Gilron, Ian; Watson, C. Peter N.; Cahill, Catherine M.; Moulin, Dwight E.
August 2006
CMAJ: Canadian Medical Association Journal;8/1/2006, Vol. 175 Issue 3, p265
Academic Journal
Neuropathic pain, caused by various central and peripheral nerve disorders, is especially problematic because of its severity, chronicity and resistance to simple analgesics. The condition affects 2%-3% of the population, is costly to the health care system and is personally devastating to the people who experience it. The diagnosis of neuropathic pain is based primarily on history (e.g., underlying disorder and distinct pain qualities) and the findings on physical examination (e.g., pattern of sensory disturbance); however, several tests may sometimes be helpful. Important pathophysiologic mechanisms include sodium- and calcium-channel upregulation, spinal hyperexcitability, descending facilitation and aberrant sympathetic--somatic nervous system interactions. Treatments are generally palliative and include conservative nonpharmacologic therapies, drugs and more invasive interventions (e.g., spinal cord stimulation).
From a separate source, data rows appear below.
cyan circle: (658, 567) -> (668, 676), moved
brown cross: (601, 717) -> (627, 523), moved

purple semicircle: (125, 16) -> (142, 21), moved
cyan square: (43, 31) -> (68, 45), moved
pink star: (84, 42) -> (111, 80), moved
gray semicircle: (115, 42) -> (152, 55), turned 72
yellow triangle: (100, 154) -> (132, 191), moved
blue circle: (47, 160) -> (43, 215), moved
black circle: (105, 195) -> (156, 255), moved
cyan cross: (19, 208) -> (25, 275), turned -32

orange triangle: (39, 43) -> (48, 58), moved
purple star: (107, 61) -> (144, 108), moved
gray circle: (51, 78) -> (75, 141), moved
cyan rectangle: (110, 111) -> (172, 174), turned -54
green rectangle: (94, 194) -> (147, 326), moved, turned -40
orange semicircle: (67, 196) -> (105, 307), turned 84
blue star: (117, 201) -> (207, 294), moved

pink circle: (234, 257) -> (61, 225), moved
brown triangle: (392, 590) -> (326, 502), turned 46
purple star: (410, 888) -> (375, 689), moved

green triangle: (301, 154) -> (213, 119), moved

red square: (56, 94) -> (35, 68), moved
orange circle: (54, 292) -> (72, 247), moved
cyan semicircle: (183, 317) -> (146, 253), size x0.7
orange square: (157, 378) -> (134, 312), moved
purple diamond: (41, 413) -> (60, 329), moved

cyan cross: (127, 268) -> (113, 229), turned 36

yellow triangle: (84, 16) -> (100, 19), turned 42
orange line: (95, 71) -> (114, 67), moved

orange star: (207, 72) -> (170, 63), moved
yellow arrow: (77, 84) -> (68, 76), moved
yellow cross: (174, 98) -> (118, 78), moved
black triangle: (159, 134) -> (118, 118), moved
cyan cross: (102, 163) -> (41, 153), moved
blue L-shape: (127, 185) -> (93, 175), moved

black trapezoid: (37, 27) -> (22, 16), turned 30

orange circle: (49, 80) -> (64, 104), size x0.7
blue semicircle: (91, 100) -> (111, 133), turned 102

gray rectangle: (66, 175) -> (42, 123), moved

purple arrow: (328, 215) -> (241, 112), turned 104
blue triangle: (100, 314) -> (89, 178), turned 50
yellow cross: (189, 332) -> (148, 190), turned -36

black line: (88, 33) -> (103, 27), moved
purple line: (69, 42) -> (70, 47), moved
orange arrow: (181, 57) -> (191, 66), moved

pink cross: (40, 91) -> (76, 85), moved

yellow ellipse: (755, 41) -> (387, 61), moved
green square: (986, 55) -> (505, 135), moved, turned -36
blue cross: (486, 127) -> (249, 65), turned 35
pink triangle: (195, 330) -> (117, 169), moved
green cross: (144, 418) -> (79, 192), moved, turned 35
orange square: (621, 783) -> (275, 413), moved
Individualizing treatment requires consideration of the functional impact of the neuropathic pain (e.g., depression, disability) as well as ongoing evaluation, patient education, reassurance and specialty referral. We propose a primary care algorithm for treatments with the most favourable risk--benefit profile, including topical lidocaine, gabapentin, pregabalin, tricyclic antidepressants, mixed serotonin--norepinephrine reuptake inhibitors, tramadol and opioids. The field of neuropathic pain research and treatment is in the early stages of development, with many unmet goals. In coming years, several advances are expected in the basic and clinical sciences of neuropathic pain, which will provide new and improved therapies for patients who continue to experience this disabling condition.